As depicted here, what you are looking for is the 1st-order 2-dimensional Voronoi diagram under the Manhattan, or L1-metric. This is a quite non-trivial problem (to solve efficiently), fortunately with many existing algorithms and software.
You actually want the subset of the Voronoi diagram that coincides with the discrete grid defined by your matrix coordinates, but it is straightforward to find which points of the diagram happen to have integral coordinates.
The "fixed points" are called sites, seeds, generators, or source points in different contexts. Since the number of sites is small, it is more appropriate to use a computational geometry algorithm, that is, find a vector representation of the line segments the diagram consists of, independently of the size of your matrix (for 10 sites, it should be extremely fast).
A highly recognized library is CGAL, which includes a large number of computational geometry algorithms in C++, and in particular 2D segment Delaunay graphs (Voronoi diagrams). The user manual talks only about Euclidean distance, but there is also an L1 Voronoi diagram demo, so I hope you'll find your way.
Another perspective is a raster representation, using algorithms that sweep the entire plane (your matrix) once, in a particular order similar to wave propagation. This is recommended if the number of sites is large, forming arbitrary shapes on the plane. It is related to the distance transform, the medial axis and the topological skeleton. The latter two are generalizations of the Voronoi diagram, in that they consist of curves rather than line segments in general, regardless of the metric.
A very good solution under this perspective is distance transforms of sampled functions, also giving source code. This is limited to computing the distance transform and to separable distance metrics for instance squared Euclidean or L1 (your case).
To find the medial axis given the distance transform, a good choice is my own medial feature detector, with binary code available. This work also uses an alternative method for distance transform computation that has no limitation on the distance metric. It is slower than the previous one but still linear-time on the size of domain (your matrix). Computation of the medial axis itself is extremely fast (linear-time on the number of points of the medial axis).

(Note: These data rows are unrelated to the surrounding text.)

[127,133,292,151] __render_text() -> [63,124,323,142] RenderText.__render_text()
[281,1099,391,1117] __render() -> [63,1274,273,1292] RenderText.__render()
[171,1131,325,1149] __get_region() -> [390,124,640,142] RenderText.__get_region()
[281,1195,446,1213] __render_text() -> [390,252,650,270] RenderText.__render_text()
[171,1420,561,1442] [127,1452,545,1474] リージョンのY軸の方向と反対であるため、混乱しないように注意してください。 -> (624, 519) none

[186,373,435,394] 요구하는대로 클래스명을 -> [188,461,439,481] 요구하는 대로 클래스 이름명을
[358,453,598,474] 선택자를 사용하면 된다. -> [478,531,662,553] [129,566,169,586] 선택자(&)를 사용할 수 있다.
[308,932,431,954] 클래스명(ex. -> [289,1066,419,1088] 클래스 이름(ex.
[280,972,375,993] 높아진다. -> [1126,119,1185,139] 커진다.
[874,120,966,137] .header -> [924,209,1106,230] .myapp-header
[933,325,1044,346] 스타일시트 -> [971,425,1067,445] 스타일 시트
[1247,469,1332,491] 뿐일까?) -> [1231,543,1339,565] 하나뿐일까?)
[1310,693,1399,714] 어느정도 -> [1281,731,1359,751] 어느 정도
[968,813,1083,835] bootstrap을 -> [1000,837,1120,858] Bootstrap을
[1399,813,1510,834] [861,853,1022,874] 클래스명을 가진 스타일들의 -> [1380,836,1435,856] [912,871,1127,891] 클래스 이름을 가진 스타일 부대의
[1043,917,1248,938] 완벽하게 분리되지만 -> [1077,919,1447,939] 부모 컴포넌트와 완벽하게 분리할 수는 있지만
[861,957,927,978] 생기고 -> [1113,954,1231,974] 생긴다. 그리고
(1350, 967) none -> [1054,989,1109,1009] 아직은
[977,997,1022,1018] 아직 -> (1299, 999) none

As an example, you can have a look at this image, where white points are the sites (actually forming a closed curve on the plane), and red-yellowish curves are the (Euclidean) medial axis. Note that the latter have sub-pixel accuracy, i.e. appear as 1-pixel-wide anti-aliased curves, although the input sites do not. This illustrates that you have the required information (exact position) to find out whether a candidate point on the medial axis has integral coordinates or not. To get an idea of speed, this result was generated in around 300ms.
If you care about efficiency, my advice is to look for existing algorithms or code. If you insist on your own implementation, you will have to read a lot first, so that you have a good understanding of the problem.